Page excerpt
----

It came to mind because in Bijectors.jl we also want to define multivariate versions of the many transformations, e.g. elementwise log, in which case broadcasting is convenient and thus Tuple as a result is not

It can be inconvenient to work with tuples but in fact it is very common in the AD/ChainRules setting but also eg in Functors or ParameterHandling. It is common, for instance, to just collect the outputs separately from the resulting array of tuples with map(first, ...) and map(last, ...) (one example is the rrule for sum(f, xs): https://github.com/JuliaDiff/ChainRules.jl/blob/edf3a1f48fb5c9af01820aeca6ced94d4f97fa1a/src/rulesets/Base/mapreduce.jl#L66). BTW I think generally here one should prefer the more idiomatic first and last, and not use getindex.

I am not sure if the benchmark example is completely representative. Clearly, if the ladj and the output can be computed separately, one can save computations by only computing the ladj if the output is irrelevant (it seems though that even in the simple 2x, 3x example it does not reduce the computation time by 50%, as one might expect). However, I wonder how common it is that one is only interested in the ladj and not the transformed values as well. And how independent the computations of both components have to be that it is worth computing them separately and worth the additional code complexity and having to maintain a separate implementation.

----

Written task A
According to the page excerpt, which two functions should generally be preferred over getindex?

----

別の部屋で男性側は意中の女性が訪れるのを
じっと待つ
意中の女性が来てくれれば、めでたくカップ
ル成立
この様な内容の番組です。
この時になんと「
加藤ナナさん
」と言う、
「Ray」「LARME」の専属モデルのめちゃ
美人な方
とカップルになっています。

----

Written task B
Copy every one of the rows above, line for line, with no changes.

Answer section A
first and last

Answer section B
別の部屋で男性側は意中の女性が訪れるのを
じっと待つ
意中の女性が来てくれれば、めでたくカップ
ル成立
この様な内容の番組です。
この時になんと「
加藤ナナさん
」と言う、
「Ray」「LARME」の専属モデルのめちゃ
美人な方
とカップルになっています。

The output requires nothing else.